Last Updated: December 30, 2009.

The number of full-time faculty in obstetrics and gynecology has more than doubled since the 1970s, although the number of part-time faculty is projected to increase in the next five years, according to a study in the January issue of Obstetrics & Gynecology.

WEDNESDAY, Dec. 30 (HealthDay News) -- The number of full-time faculty in obstetrics and gynecology has more than doubled since the 1970s, although the number of part-time faculty is projected to increase in the next five years, according to a study in the January issue of Obstetrics & Gynecology.

William F. Rayburn, M.D., from the University of New Mexico in Albuquerque, and colleagues surveyed the chairs of obstetrics and gynecology at all 125 medical schools in the United States regarding the number of current full-time and part-time faculty in each specialty and the expected department size in five years.

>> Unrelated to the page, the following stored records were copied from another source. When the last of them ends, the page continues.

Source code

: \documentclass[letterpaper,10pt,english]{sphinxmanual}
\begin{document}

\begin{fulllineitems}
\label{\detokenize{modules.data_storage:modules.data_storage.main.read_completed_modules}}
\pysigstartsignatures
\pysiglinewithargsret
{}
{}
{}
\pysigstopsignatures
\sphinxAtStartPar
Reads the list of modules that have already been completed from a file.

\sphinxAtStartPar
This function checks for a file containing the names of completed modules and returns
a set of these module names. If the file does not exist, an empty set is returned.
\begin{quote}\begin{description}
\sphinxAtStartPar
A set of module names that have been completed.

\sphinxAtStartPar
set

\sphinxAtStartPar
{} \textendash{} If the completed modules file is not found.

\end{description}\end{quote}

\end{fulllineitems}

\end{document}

The researchers found that the number of full-time faculty per department increased from a mean of 25 to 29 since the last survey in 1994, and doubled since the first survey in 1977. Since 1977, the number of women significantly increased, with women currently making up half of all faculty. Faculties were largest at private schools and research-oriented departments. Part-time faculty comprised an average of 21.2 percent of the total faculty. Significantly more chairs projected an increase in faculty compared with 1994 (67.2 versus 48.8 percent), particularly part-time faculty and general obstetrician-gynecologists and maternal-fetal medicine specialists.

"Continued growth in department sizes was accompanied by considerably more women and more part-time faculty," Rayburn and colleagues conclude. "The change in work force to more part-time faculty is critical for academic chairs and deans to track so that faculty needs can be more accurately projected."